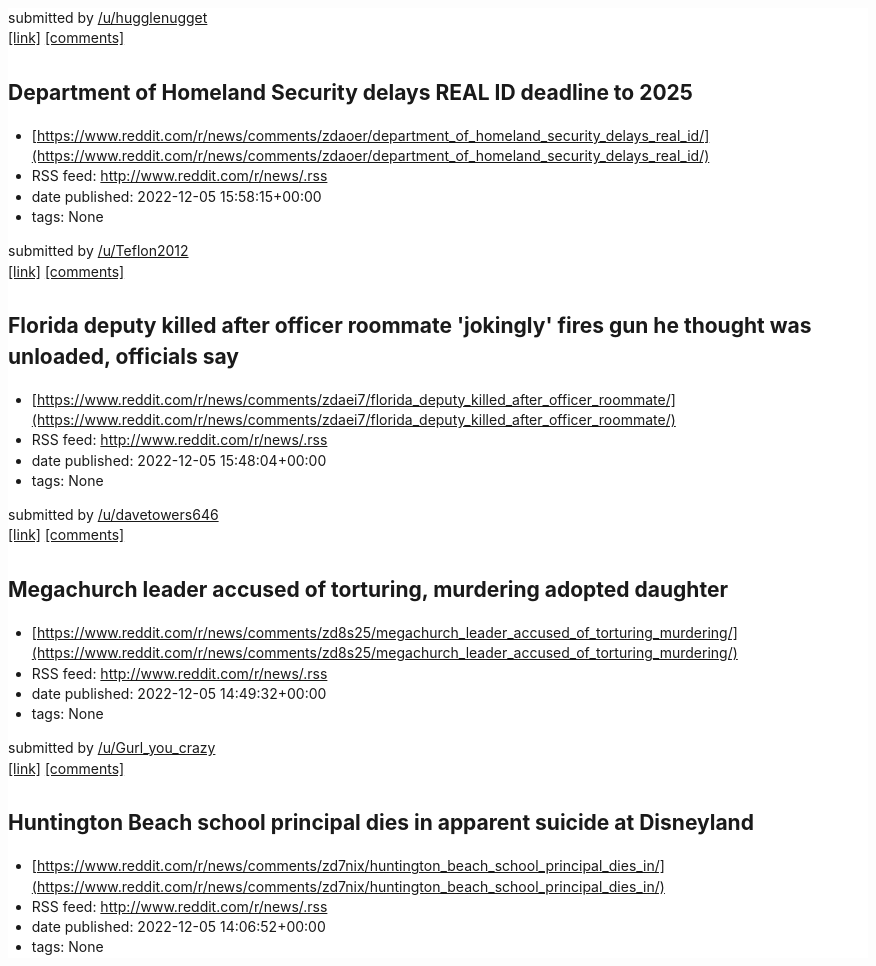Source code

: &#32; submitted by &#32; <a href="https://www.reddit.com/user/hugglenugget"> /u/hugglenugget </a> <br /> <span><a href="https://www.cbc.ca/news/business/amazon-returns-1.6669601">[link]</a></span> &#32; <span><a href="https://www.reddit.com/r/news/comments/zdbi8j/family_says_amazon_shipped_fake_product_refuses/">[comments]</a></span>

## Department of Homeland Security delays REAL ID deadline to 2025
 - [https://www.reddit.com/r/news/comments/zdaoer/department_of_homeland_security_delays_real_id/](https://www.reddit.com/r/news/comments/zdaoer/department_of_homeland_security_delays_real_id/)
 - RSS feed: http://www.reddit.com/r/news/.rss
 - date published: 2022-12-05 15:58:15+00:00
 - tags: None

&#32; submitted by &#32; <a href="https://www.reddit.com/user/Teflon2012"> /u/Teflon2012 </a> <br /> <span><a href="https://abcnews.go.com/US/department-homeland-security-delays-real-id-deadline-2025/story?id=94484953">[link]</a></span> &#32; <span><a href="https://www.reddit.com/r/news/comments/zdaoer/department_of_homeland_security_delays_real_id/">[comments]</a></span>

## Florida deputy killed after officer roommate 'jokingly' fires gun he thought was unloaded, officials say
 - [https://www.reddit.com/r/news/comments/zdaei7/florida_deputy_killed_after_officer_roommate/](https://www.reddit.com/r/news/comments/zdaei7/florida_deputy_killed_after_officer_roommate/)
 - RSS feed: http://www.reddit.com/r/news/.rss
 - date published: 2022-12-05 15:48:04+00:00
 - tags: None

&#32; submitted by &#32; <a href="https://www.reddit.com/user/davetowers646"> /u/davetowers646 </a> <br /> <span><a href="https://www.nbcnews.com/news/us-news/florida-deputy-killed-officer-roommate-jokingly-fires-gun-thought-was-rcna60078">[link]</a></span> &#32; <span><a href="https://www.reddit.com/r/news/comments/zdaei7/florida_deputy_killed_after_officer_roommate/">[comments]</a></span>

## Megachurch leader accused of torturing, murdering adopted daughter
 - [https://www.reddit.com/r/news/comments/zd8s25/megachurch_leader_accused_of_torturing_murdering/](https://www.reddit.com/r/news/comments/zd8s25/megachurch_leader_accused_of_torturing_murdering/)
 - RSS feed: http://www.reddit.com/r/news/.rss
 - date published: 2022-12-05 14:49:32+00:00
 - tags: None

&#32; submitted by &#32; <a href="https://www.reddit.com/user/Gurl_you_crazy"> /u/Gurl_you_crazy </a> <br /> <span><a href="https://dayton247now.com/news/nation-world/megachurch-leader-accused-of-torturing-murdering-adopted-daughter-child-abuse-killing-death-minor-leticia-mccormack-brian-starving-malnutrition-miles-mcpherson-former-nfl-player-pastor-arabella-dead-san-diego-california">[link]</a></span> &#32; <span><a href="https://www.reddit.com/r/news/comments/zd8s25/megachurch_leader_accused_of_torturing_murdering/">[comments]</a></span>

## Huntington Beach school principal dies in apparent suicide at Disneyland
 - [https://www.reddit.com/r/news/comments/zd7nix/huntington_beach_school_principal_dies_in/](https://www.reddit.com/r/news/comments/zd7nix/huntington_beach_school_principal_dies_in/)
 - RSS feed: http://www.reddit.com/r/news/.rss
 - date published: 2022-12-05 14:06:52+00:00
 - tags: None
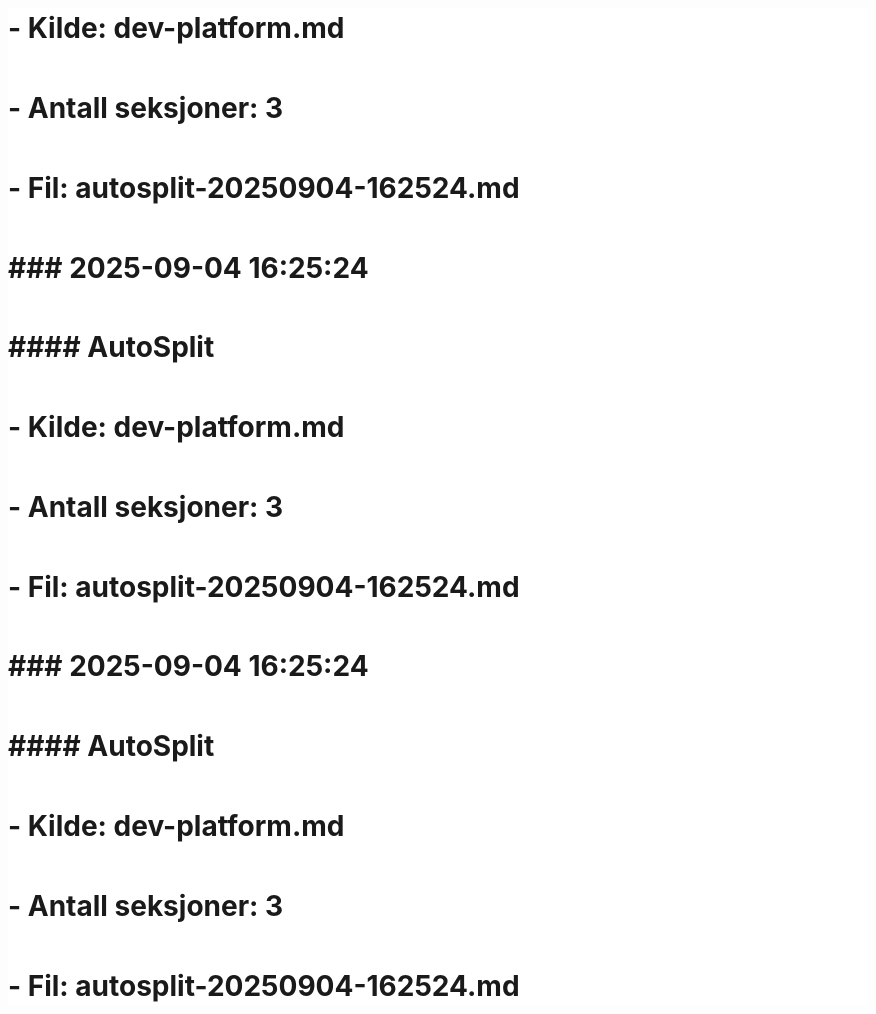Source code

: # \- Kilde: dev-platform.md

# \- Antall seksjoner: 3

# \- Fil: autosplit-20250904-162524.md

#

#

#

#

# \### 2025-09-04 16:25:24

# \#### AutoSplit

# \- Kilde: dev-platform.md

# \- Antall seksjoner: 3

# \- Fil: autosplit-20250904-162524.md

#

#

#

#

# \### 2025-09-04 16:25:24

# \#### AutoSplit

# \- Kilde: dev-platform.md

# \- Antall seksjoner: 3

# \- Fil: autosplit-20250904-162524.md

Problem - Copy out the listing above in full and leave out its pictures.

Written solution -
Source code

: &#32; submitted by &#32; <a href="https://www.reddit.com/user/hugglenugget"> /u/hugglenugget </a> <br /> <span><a href="https://www.cbc.ca/news/business/amazon-returns-1.6669601">[link]</a></span> &#32; <span><a href="https://www.reddit.com/r/news/comments/zdbi8j/family_says_amazon_shipped_fake_product_refuses/">[comments]</a></span>

## Department of Homeland Security delays REAL ID deadline to 2025
 - [https://www.reddit.com/r/news/comments/zdaoer/department_of_homeland_security_delays_real_id/](https://www.reddit.com/r/news/comments/zdaoer/department_of_homeland_security_delays_real_id/)
 - RSS feed: http://www.reddit.com/r/news/.rss
 - date published: 2022-12-05 15:58:15+00:00
 - tags: None

&#32; submitted by &#32; <a href="https://www.reddit.com/user/Teflon2012"> /u/Teflon2012 </a> <br /> <span><a href="https://abcnews.go.com/US/department-homeland-security-delays-real-id-deadline-2025/story?id=94484953">[link]</a></span> &#32; <span><a href="https://www.reddit.com/r/news/comments/zdaoer/department_of_homeland_security_delays_real_id/">[comments]</a></span>

## Florida deputy killed after officer roommate 'jokingly' fires gun he thought was unloaded, officials say
 - [https://www.reddit.com/r/news/comments/zdaei7/florida_deputy_killed_after_officer_roommate/](https://www.reddit.com/r/news/comments/zdaei7/florida_deputy_killed_after_officer_roommate/)
 - RSS feed: http://www.reddit.com/r/news/.rss
 - date published: 2022-12-05 15:48:04+00:00
 - tags: None

&#32; submitted by &#32; <a href="https://www.reddit.com/user/davetowers646"> /u/davetowers646 </a> <br /> <span><a href="https://www.nbcnews.com/news/us-news/florida-deputy-killed-officer-roommate-jokingly-fires-gun-thought-was-rcna60078">[link]</a></span> &#32; <span><a href="https://www.reddit.com/r/news/comments/zdaei7/florida_deputy_killed_after_officer_roommate/">[comments]</a></span>

## Megachurch leader accused of torturing, murdering adopted daughter
 - [https://www.reddit.com/r/news/comments/zd8s25/megachurch_leader_accused_of_torturing_murdering/](https://www.reddit.com/r/news/comments/zd8s25/megachurch_leader_accused_of_torturing_murdering/)
 - RSS feed: http://www.reddit.com/r/news/.rss
 - date published: 2022-12-05 14:49:32+00:00
 - tags: None

&#32; submitted by &#32; <a href="https://www.reddit.com/user/Gurl_you_crazy"> /u/Gurl_you_crazy </a> <br /> <span><a href="https://dayton247now.com/news/nation-world/megachurch-leader-accused-of-torturing-murdering-adopted-daughter-child-abuse-killing-death-minor-leticia-mccormack-brian-starving-malnutrition-miles-mcpherson-former-nfl-player-pastor-arabella-dead-san-diego-california">[link]</a></span> &#32; <span><a href="https://www.reddit.com/r/news/comments/zd8s25/megachurch_leader_accused_of_torturing_murdering/">[comments]</a></span>

## Huntington Beach school principal dies in apparent suicide at Disneyland
 - [https://www.reddit.com/r/news/comments/zd7nix/huntington_beach_school_principal_dies_in/](https://www.reddit.com/r/news/comments/zd7nix/huntington_beach_school_principal_dies_in/)
 - RSS feed: http://www.reddit.com/r/news/.rss
 - date published: 2022-12-05 14:06:52+00:00
 - tags: None
Source code

: # \- Kilde: dev-platform.md

# \- Antall seksjoner: 3

# \- Fil: autosplit-20250904-162524.md

#

#

#

#

# \### 2025-09-04 16:25:24

# \#### AutoSplit

# \- Kilde: dev-platform.md

# \- Antall seksjoner: 3

# \- Fil: autosplit-20250904-162524.md

#

#

#

#

# \### 2025-09-04 16:25:24

# \#### AutoSplit

# \- Kilde: dev-platform.md

# \- Antall seksjoner: 3

# \- Fil: autosplit-20250904-162524.md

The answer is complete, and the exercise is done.